451870 The Design of Micelles for Molecular Diagnostics
Specifically, CREKA micelles consisting of DSPE-PEG2000-DTPA(Gd) were spherical and approximately 10 nm confirmed by transmission electron microscopy (TEM) and dynamic light scattering (DLS). CREKA micelles incorporating either DSPE-DTPA(Gd) or BSA-DTPA(Gd) formed a mixed populations of spherical and cylindrical nanoparticles. Upon addition to fibrin clots in vitro, CREKA micelles with DSPE-PEG2000-DTPA(Gd) showed statistically significant binding capabilities compared to its non-targeting counterpart (no peptide). In comparison, CREKA micelles with DSPE-DTPA(Gd) or BSA-DTPA(Gd) showed no difference compared to its non-targeting counterparts. From these results, CREKA micelles incorporating DSPE-PEG2000-DTPA(Gd), or CREKA-Gd micelles, were used for further studies. T1 values decreased with increasing Gd content (2278-897 ms for 100% DSPE-PEG2000-CREKA micelles-25/75% DSPE-PEG2000-CREKA/DSPE-PEG2000-DTPA(Gd)) confirming efficacy as contrast agents. Upon injecting into late-stage atherosclerotic mice, enhanced signal was found at the aortic arch via MRI by both types of micelles, further confirmed via ex vivo fluorescence imaging. Clearance of micelles was found to be mainly through the liver and spleen, or the reticuloendothelial system, and H and E results of organ sections showed no morphological abnormalities.

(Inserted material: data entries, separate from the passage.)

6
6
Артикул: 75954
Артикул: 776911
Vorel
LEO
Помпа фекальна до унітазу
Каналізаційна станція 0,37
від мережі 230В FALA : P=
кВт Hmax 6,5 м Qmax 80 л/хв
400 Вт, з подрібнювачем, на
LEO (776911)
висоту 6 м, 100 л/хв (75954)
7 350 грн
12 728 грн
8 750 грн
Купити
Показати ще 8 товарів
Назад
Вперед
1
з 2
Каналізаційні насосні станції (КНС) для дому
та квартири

In sum, novel nanoparticles for MRI were designed using various gadolinium chelators. Our data supports the importance of molecular design of self-assembling particles as it relates to functional and biological efficacy for disease diagnostics. Future studies will incorporate therapeutic components and dual MRI/positron electron tomography capabilities to enhance signal sensitivity.